= What is needed =
Copy every line of the rows below word for word, leaving out the pictures.
Given entries section start
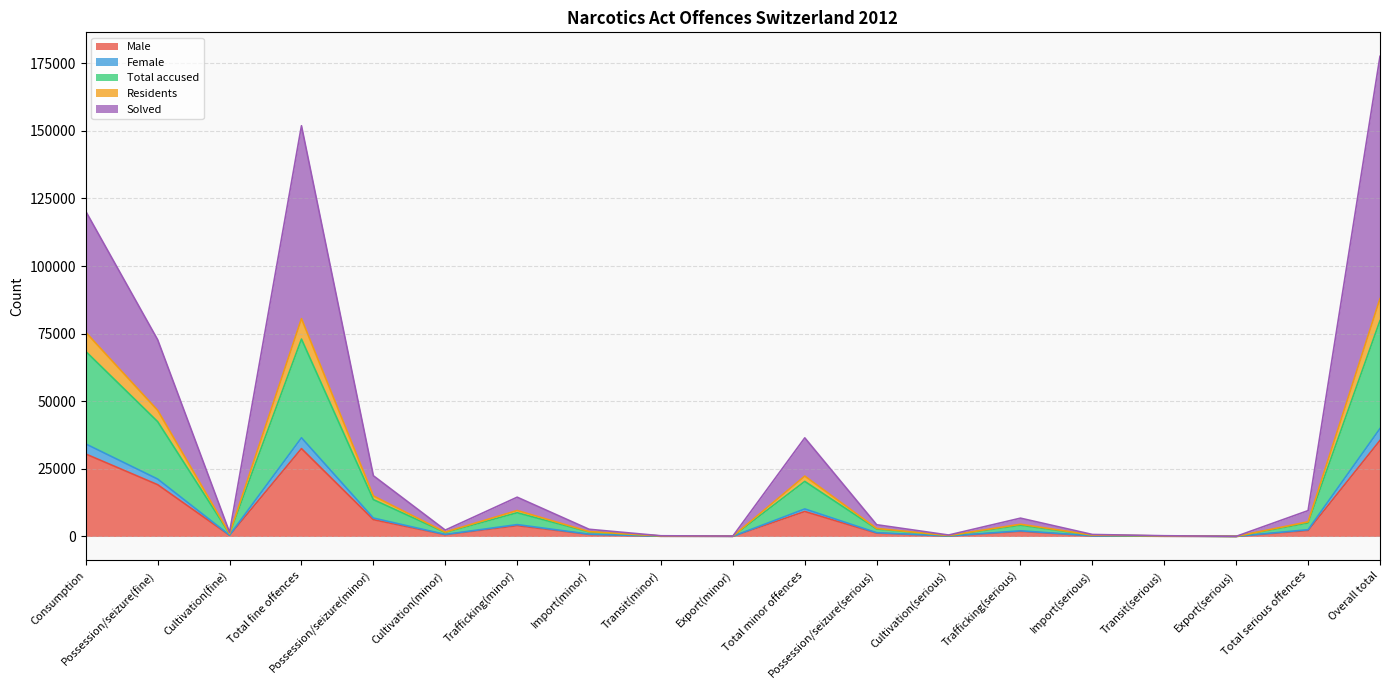

Which series has the largest range (max minus min)?

Solved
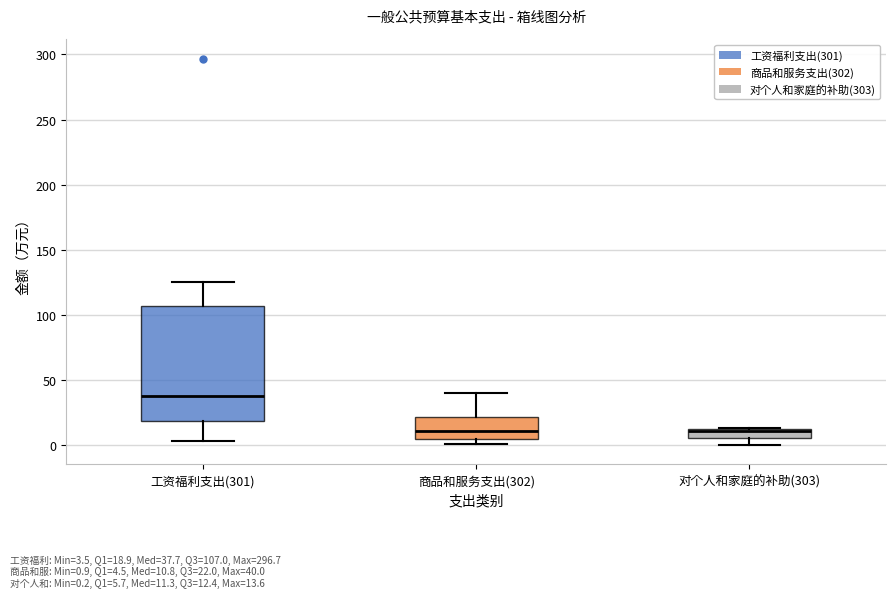

Where does the lower whisker of the box for 对个人和家庭的补助(303) end on the y-axis? The values are not printed on the chart, so give them approximately, as read against the axis.

0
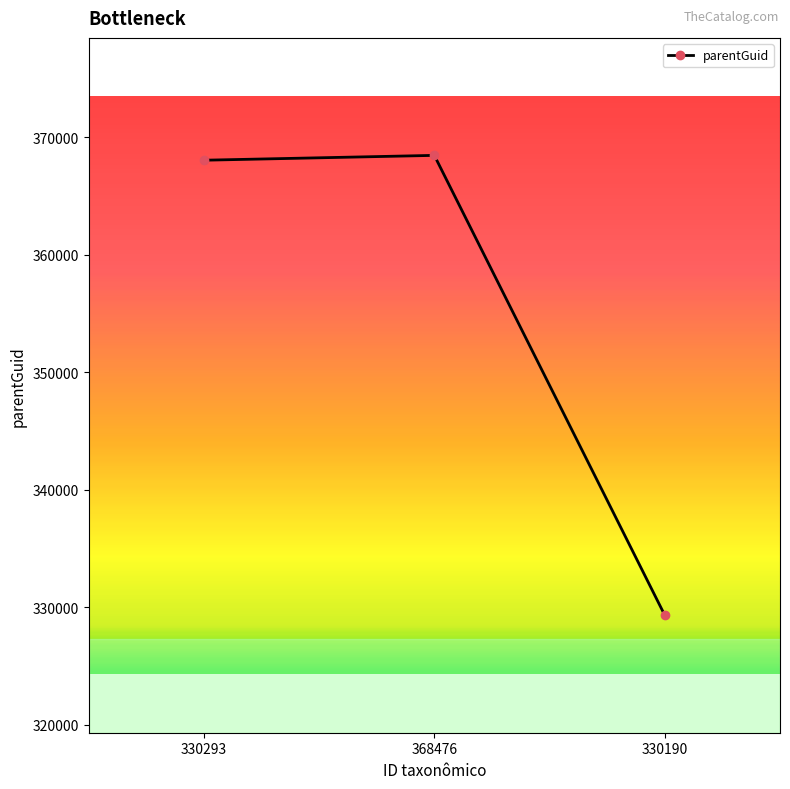

True or false: the data shows 368472 at 368476.

True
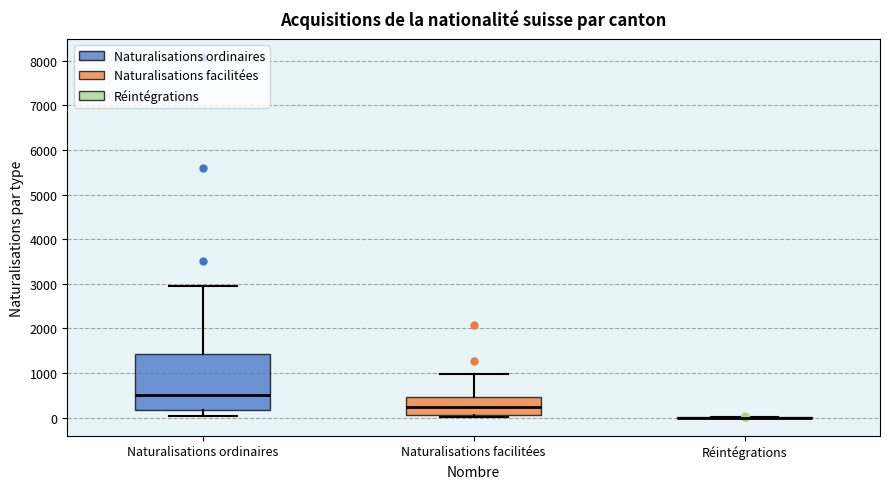

Which box is the tallest, from its lower edge to its upper edge?

Naturalisations ordinaires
Given entries section end
= Task solution =
Which series has the largest range (max minus min)?

Solved

Where does the lower whisker of the box for 对个人和家庭的补助(303) end on the y-axis? The values are not printed on the chart, so give them approximately, as read against the axis.

0

True or false: the data shows 368472 at 368476.

True

Which box is the tallest, from its lower edge to its upper edge?

Naturalisations ordinaires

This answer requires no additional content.